- _Description of the task_
In the material below, find the line containing "index mcp: (454, 554)" and the line containing "thumb tip: (294, 366)". Output those two lines and all lines between them exactly, without pictures.

>>

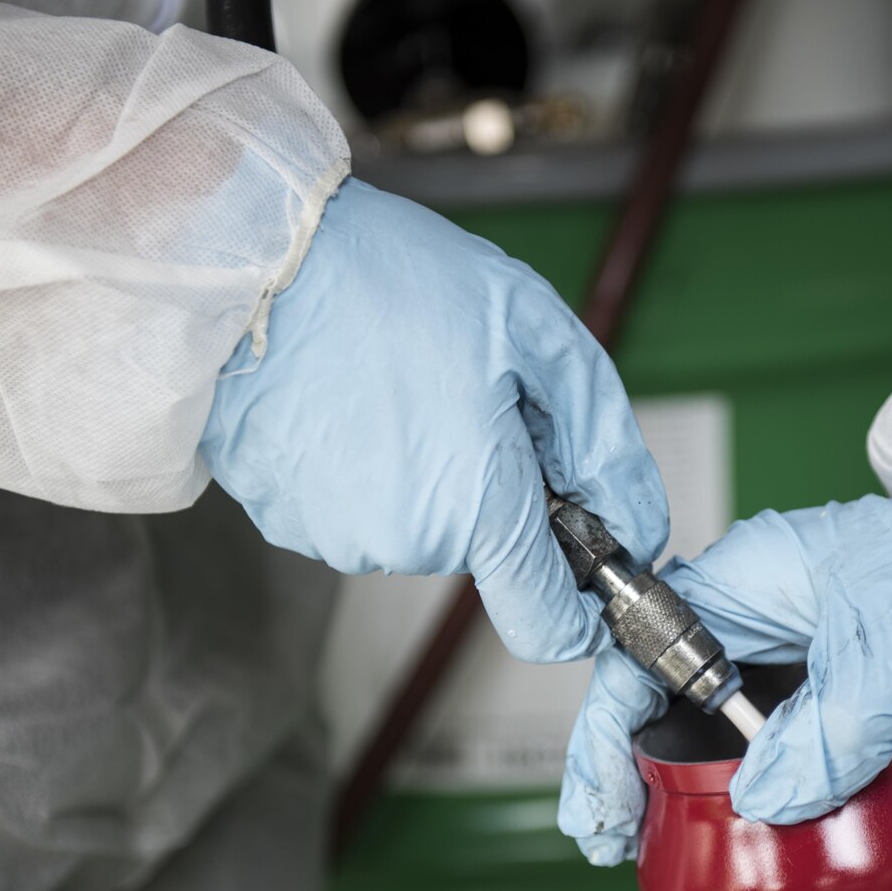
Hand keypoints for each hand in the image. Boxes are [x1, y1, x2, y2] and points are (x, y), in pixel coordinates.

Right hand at [199, 179, 667, 663]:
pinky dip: (369, 467)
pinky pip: (359, 509)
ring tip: (400, 384)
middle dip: (498, 488)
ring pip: (420, 526)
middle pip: (486, 551)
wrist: (251, 263)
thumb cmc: (391, 283)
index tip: (587, 562)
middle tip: (471, 394)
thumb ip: (604, 446)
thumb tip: (640, 528)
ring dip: (431, 473)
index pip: (548, 627)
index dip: (580, 607)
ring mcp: (339, 537)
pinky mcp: (288, 519)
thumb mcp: (538, 336)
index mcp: (480, 508)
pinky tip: (352, 399)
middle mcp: (408, 544)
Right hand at [557, 475, 891, 863]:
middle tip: (619, 845)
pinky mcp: (843, 684)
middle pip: (665, 696)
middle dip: (631, 771)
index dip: (604, 739)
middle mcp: (759, 613)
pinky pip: (780, 741)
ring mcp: (801, 649)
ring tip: (669, 851)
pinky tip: (757, 835)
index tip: (601, 811)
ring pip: (720, 725)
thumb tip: (758, 799)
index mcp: (744, 580)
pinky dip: (760, 787)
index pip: (638, 658)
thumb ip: (823, 733)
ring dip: (693, 785)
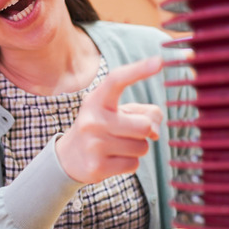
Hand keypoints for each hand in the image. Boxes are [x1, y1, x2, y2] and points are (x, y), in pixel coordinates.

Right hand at [55, 56, 163, 183]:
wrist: (68, 158)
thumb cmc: (102, 128)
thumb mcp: (118, 111)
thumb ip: (145, 113)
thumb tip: (156, 131)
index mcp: (97, 100)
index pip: (117, 80)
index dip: (139, 70)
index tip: (159, 61)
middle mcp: (93, 120)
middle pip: (144, 126)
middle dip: (145, 131)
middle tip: (128, 132)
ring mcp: (94, 145)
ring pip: (142, 147)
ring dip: (136, 147)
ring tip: (117, 145)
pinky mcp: (97, 167)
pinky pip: (134, 164)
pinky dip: (130, 162)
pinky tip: (113, 159)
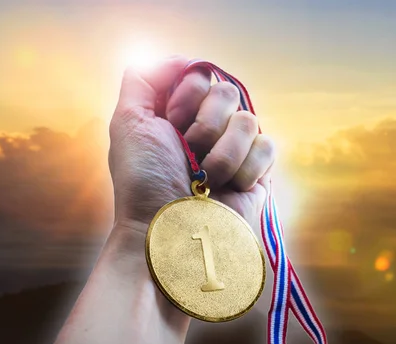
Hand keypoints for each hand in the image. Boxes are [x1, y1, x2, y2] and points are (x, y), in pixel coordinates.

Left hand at [109, 56, 274, 233]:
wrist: (169, 233)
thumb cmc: (144, 182)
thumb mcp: (128, 122)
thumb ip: (143, 78)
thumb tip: (183, 58)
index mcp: (180, 112)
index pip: (200, 75)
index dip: (185, 99)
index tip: (169, 127)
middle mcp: (209, 126)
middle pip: (227, 93)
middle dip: (204, 128)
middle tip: (188, 157)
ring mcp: (236, 148)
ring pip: (249, 121)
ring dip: (222, 155)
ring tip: (206, 182)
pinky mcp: (259, 172)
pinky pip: (267, 146)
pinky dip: (246, 169)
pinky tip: (229, 188)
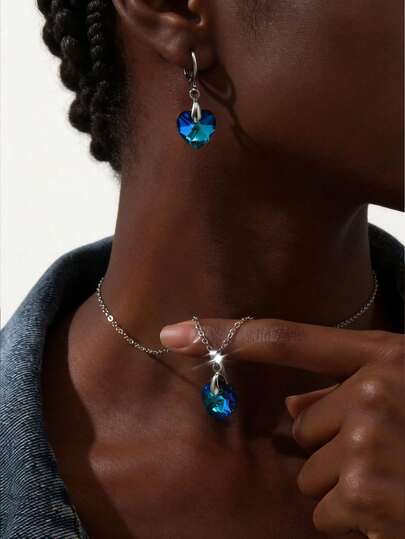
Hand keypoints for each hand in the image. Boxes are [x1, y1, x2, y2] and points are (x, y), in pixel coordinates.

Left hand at [160, 319, 404, 537]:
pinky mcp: (367, 493)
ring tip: (394, 481)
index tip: (174, 330)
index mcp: (386, 357)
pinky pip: (326, 510)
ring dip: (344, 485)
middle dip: (331, 447)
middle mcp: (376, 391)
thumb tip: (292, 409)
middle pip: (302, 426)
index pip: (287, 337)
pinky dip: (353, 520)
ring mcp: (371, 442)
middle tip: (387, 454)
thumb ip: (350, 388)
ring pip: (311, 472)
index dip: (226, 332)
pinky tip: (393, 510)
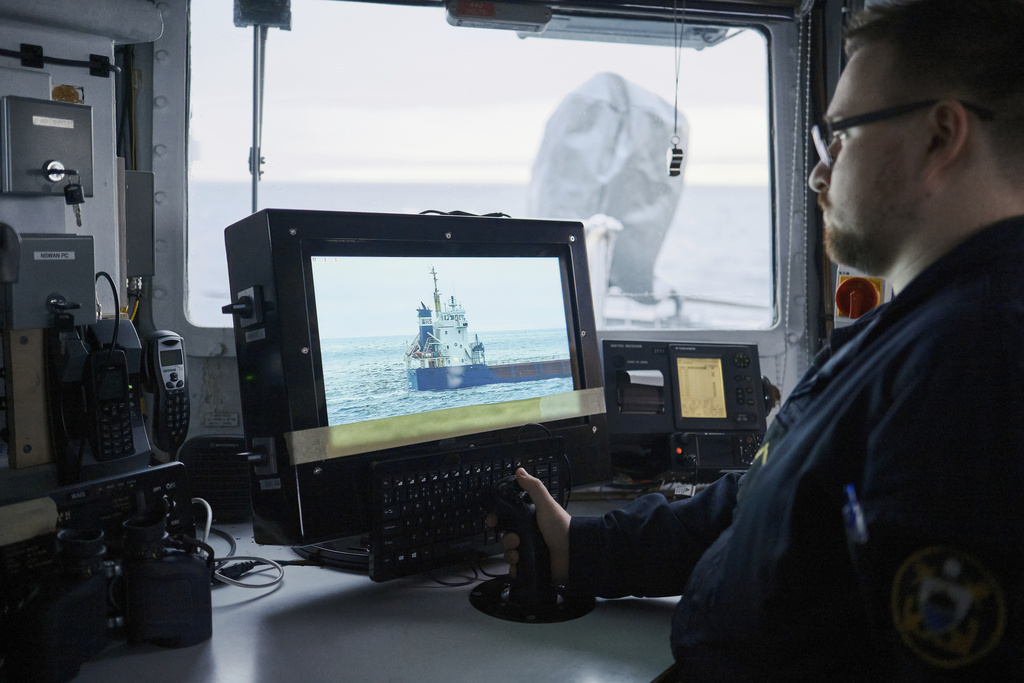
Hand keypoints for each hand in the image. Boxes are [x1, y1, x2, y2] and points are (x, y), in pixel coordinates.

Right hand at [486, 468, 570, 582]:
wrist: (573, 554)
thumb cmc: (561, 527)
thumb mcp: (546, 505)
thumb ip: (534, 488)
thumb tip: (520, 471)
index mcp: (530, 519)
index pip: (508, 518)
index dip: (498, 519)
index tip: (492, 521)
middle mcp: (529, 534)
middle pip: (506, 536)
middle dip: (506, 539)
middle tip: (516, 540)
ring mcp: (530, 550)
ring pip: (509, 552)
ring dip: (510, 554)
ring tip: (519, 554)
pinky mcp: (532, 565)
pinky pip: (516, 568)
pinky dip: (514, 568)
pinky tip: (518, 566)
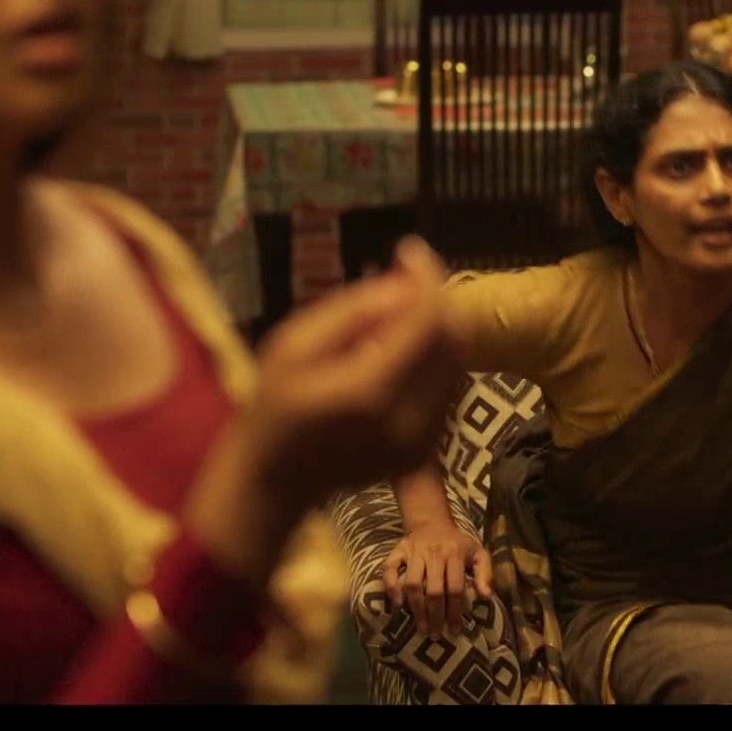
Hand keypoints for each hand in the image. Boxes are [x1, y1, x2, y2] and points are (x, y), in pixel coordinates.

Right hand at [238, 236, 464, 508]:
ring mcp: (422, 439)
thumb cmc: (273, 405)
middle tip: (404, 281)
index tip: (408, 250)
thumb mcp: (294, 344)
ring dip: (438, 328)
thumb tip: (406, 283)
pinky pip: (448, 388)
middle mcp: (407, 417)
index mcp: (369, 390)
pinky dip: (435, 359)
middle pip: (454, 338)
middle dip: (436, 299)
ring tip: (397, 317)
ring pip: (458, 362)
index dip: (426, 277)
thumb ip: (353, 311)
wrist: (274, 480)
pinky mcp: (427, 449)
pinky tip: (399, 353)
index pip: (426, 320)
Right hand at [382, 521, 493, 637]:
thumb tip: (487, 597)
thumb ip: (485, 573)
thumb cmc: (457, 543)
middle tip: (435, 635)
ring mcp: (414, 553)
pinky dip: (391, 586)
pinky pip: (389, 569)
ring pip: (412, 584)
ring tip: (421, 628)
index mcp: (454, 554)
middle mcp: (433, 554)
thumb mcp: (477, 553)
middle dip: (435, 616)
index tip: (454, 632)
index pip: (455, 588)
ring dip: (416, 608)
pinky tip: (397, 604)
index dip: (455, 612)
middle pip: (434, 590)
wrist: (432, 521)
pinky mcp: (398, 551)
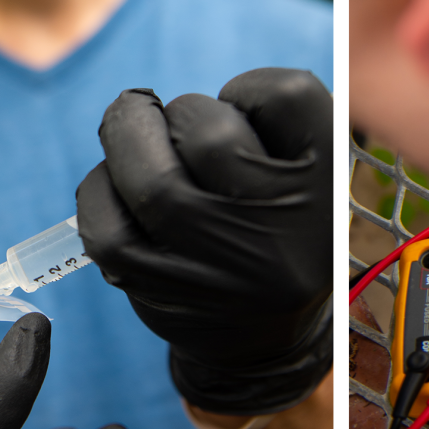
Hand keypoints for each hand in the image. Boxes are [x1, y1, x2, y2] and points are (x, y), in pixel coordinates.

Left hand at [76, 68, 338, 415]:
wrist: (265, 339)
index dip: (250, 89)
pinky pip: (106, 224)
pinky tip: (115, 185)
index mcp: (329, 189)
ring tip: (132, 133)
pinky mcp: (163, 291)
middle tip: (175, 125)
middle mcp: (284, 234)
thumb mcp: (306, 176)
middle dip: (179, 113)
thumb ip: (266, 121)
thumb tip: (150, 104)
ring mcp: (219, 269)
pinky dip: (99, 189)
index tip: (242, 111)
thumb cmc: (279, 228)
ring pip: (151, 180)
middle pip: (209, 132)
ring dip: (127, 138)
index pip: (288, 95)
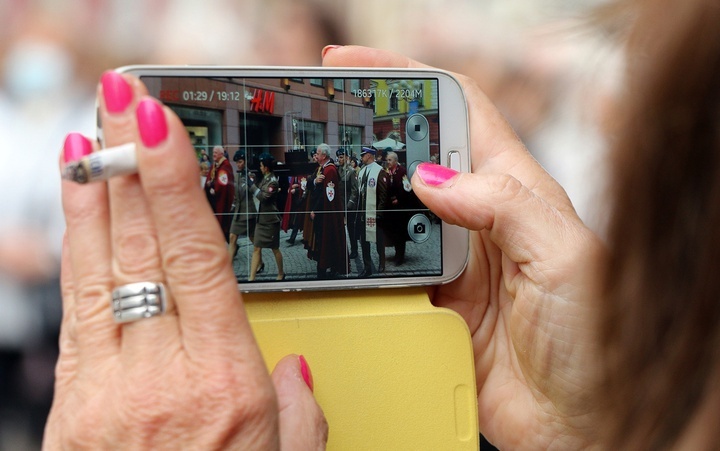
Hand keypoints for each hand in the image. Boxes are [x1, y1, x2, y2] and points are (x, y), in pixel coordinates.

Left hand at [44, 72, 326, 449]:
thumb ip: (301, 409)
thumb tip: (294, 366)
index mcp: (228, 386)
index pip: (197, 258)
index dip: (173, 184)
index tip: (157, 128)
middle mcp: (165, 379)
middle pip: (143, 249)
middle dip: (127, 166)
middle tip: (119, 104)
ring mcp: (108, 393)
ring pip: (100, 271)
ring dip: (94, 200)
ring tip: (90, 143)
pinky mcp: (72, 410)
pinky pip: (76, 314)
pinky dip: (77, 257)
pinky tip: (80, 224)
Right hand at [324, 46, 602, 448]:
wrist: (582, 424)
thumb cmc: (598, 340)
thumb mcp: (565, 256)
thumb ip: (504, 207)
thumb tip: (431, 178)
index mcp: (516, 190)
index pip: (458, 111)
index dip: (407, 79)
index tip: (353, 68)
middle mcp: (480, 220)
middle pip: (414, 155)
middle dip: (370, 131)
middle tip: (320, 122)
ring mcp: (452, 264)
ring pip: (391, 212)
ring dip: (358, 196)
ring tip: (317, 182)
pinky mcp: (433, 307)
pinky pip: (383, 271)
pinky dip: (357, 259)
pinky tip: (336, 255)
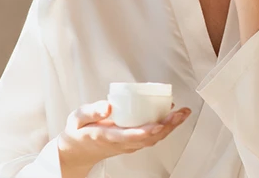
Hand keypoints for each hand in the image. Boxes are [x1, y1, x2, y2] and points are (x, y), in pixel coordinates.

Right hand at [57, 100, 190, 173]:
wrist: (76, 152)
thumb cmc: (78, 132)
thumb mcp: (77, 118)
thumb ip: (91, 111)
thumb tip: (108, 106)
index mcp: (106, 136)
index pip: (128, 136)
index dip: (145, 131)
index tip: (158, 124)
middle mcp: (120, 143)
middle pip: (147, 138)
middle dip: (166, 127)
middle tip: (180, 113)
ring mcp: (127, 145)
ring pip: (152, 140)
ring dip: (169, 128)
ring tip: (182, 113)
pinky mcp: (131, 144)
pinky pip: (150, 139)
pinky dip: (164, 129)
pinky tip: (171, 117)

<<

- _Response_
index mcp: (454, 554)
middle mcp: (433, 554)
thumb mcp: (477, 553)
middle dip: (435, 616)
index tip: (454, 632)
index pip: (455, 588)
ring dip: (416, 608)
pinky tip: (397, 604)
index dip: (455, 612)
middle pip: (434, 590)
wrist: (432, 521)
pinky mcp: (398, 551)
Hand keypoints for each hand in the image. Boxes are [x1, y1, x2, y2] and points are (x, y), in pixel coordinates.

Left hand at [76, 68, 338, 415]:
wrist: (265, 339)
index dip: (250, 89)
pinky pip: (106, 224)
pinky tip: (115, 185)
index mcp: (329, 189)
ring tip: (132, 133)
pinky mcp: (163, 291)
middle tip: (175, 125)
middle mcp: (284, 234)
thumb mcp: (306, 176)
middle dip: (179, 113)
thumb ip: (266, 121)
thumb tip: (150, 104)
ring mcp: (219, 269)
pinky dip: (99, 189)
index tip: (242, 111)
thumb cmc: (279, 228)
ring pip: (151, 180)
middle pip: (209, 132)
ring dip: (127, 138)
index pip: (288, 95)
Hand keypoints for each hand in the image. Boxes are [x1, y1, x2, y2] and points are (x, y), in pixel coordinates.

Left hand at [44, 72, 326, 449]:
thumb ip: (301, 409)
thumb tip: (294, 366)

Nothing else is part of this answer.